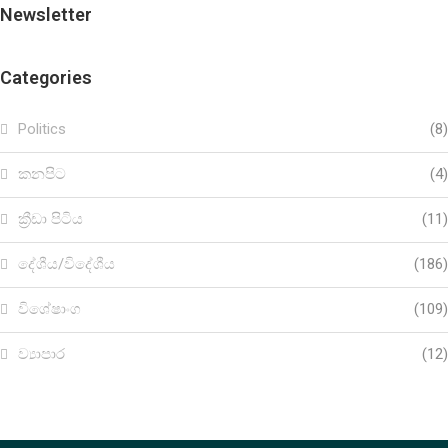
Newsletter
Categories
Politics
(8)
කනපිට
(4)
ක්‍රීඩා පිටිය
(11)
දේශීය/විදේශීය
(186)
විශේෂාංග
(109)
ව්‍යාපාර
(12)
...
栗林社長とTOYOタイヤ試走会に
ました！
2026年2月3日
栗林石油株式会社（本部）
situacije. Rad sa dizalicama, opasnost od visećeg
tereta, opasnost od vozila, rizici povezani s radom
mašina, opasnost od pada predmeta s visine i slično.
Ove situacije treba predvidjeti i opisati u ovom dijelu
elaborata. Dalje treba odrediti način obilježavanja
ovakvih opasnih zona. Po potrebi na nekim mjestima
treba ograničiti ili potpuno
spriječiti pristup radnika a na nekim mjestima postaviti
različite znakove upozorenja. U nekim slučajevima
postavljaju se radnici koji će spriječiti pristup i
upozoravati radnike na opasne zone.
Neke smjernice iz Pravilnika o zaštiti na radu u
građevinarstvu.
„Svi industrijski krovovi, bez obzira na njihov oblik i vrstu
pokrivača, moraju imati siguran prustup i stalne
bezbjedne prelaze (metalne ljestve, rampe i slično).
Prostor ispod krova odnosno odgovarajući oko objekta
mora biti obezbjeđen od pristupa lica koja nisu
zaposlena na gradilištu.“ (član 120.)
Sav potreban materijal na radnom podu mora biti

*REQUIRED WORK*.
Report each line of the material above where the word "nekim" appears.

*OUTPUT OF THE EXERCISE*.
ovakvih opasnih zona. Po potrebi na nekim mjestima
spriječiti pristup radnika a na nekim mjestima postaviti
različite znakove upozorenja. U nekim slučajevima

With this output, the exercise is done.